Issues about Visual and Media Literacy

“We wanted flying cars. Instead, we got 140 characters.” – Peter Thiel

One issue discovered, while exploring visual and media literacy, is how out of touch most

educational practices are in relationship to our society and our students. The quote by Peter Thiel

accurately describes the gap between what the use of visual and media literacy (and technology)
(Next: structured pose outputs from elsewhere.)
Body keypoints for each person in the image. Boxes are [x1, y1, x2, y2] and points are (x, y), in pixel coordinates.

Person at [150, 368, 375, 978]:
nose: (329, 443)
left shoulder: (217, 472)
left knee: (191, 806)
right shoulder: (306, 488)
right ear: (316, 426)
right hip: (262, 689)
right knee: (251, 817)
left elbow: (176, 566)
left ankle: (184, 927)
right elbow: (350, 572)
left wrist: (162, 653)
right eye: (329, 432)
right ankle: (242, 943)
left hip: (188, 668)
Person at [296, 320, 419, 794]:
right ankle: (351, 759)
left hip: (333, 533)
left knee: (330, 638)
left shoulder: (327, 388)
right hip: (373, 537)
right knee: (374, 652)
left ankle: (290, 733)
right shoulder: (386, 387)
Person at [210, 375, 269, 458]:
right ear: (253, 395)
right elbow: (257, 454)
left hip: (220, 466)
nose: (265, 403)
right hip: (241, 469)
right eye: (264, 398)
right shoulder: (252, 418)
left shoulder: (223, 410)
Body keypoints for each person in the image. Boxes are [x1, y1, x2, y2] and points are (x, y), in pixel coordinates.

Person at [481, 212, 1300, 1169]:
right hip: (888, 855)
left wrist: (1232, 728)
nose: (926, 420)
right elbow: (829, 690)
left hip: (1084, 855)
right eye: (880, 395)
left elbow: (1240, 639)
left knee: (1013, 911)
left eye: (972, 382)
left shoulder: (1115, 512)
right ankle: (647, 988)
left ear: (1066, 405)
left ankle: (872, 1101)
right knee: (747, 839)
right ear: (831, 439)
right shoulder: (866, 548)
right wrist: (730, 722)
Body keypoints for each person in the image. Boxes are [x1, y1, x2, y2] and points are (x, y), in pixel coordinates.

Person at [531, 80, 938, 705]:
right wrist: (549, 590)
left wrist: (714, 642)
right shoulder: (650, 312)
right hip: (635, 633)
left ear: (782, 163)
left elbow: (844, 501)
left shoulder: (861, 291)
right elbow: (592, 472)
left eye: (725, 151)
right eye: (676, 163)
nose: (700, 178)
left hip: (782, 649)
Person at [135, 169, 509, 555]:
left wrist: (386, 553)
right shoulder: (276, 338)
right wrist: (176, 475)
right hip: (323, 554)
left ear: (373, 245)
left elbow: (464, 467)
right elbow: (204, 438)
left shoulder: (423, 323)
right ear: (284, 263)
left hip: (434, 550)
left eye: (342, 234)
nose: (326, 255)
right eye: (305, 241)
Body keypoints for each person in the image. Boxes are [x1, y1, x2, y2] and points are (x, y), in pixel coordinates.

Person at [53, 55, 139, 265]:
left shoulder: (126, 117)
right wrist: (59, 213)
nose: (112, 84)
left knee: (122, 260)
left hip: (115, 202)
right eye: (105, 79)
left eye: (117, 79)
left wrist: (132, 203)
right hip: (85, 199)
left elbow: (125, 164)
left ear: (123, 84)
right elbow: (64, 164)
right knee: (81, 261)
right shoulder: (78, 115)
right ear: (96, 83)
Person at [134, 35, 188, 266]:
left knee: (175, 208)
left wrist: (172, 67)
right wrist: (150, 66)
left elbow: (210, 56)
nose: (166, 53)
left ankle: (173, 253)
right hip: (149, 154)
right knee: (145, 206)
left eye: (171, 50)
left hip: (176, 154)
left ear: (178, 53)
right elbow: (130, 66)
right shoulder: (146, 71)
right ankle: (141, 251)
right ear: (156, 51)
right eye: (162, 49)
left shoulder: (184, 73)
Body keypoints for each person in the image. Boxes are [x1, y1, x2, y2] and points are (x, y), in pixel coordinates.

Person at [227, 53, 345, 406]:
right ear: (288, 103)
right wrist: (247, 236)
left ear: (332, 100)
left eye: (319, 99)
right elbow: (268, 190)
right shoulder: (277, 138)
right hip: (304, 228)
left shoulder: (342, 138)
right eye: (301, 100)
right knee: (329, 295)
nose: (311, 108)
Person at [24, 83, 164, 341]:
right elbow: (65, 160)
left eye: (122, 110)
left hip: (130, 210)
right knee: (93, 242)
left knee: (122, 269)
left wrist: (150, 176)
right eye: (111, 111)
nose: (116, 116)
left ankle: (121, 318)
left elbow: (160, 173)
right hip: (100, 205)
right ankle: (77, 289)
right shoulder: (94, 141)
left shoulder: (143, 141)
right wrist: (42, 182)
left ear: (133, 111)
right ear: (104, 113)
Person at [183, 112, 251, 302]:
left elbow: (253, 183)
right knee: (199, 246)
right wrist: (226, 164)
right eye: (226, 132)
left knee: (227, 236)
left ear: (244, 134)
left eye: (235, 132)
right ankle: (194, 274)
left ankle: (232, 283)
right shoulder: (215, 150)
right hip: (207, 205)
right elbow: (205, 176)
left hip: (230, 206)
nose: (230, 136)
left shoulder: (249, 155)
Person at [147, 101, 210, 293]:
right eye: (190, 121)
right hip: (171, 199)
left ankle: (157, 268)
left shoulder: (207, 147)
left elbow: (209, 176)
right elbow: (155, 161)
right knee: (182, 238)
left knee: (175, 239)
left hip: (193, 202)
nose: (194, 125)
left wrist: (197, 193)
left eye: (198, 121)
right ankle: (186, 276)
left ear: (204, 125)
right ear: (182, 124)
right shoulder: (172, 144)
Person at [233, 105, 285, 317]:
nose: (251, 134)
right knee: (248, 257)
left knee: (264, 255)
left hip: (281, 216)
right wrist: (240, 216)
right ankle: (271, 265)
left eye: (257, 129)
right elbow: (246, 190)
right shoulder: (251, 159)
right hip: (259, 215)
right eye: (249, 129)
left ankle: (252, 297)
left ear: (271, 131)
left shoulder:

could look like in the classroom versus reality. In most classrooms, we are not teaching visual

literacy and incorporating technology. Yes, we are using technology such as videos, iPads, and

computers- but we are mostly using them to complete traditional word processing tasks. Our

students are not using technology to create content- they are using technology only for research

purposes. We are not teaching students how to interpret visual images, and use visual images to

communicate their ideas; instead, we are assigning worksheets and using traditional teaching

strategies. We, teachers, are ignoring the visual world of Instagram, snap chat and Twitter, in

which our students are active participants. One of the reasons, we have not incorporated visual

and media literacy into our teaching practices is due to the lack of professional development in

this area. I have always noticed and desired to close the gap between where we are and where

we should be in education (with technology use), but until now, I did not know how; I could not

identify the missing link. Fortunately, the contents of this course have illuminated a path for

incorporating visual and media literacy into the classroom. First I plan to put the skills I have

learned into practice, in my classroom; then I plan to share this knowledge with my peers, who

are ready to try something new.

Overall, this course has been enlightening while engaging; I have acquired an abundance

of information and skills in a short amount of time. Time was the most challenging issue about

this course. This class was offered during the summer, and the content was compressed into a

few weeks, which increased the pace of the class. However, I enjoyed this class; I enjoyed the

assignments, discussions, and even the textbooks. I do not have any suggestions for improving

this course. In fact, I am thankful for the skills and knowledge I have gained, as a result of

completing this course. As I stated earlier, in the introduction, this course was offered to me at

the perfect time- as I prepare to transition back to teaching high school. I am thrilled and eager

to implement the skills I have learned into my teaching practices. The Visual and Media

Literacy coursework is the catalyst I need, right now, to start a new chapter in my career.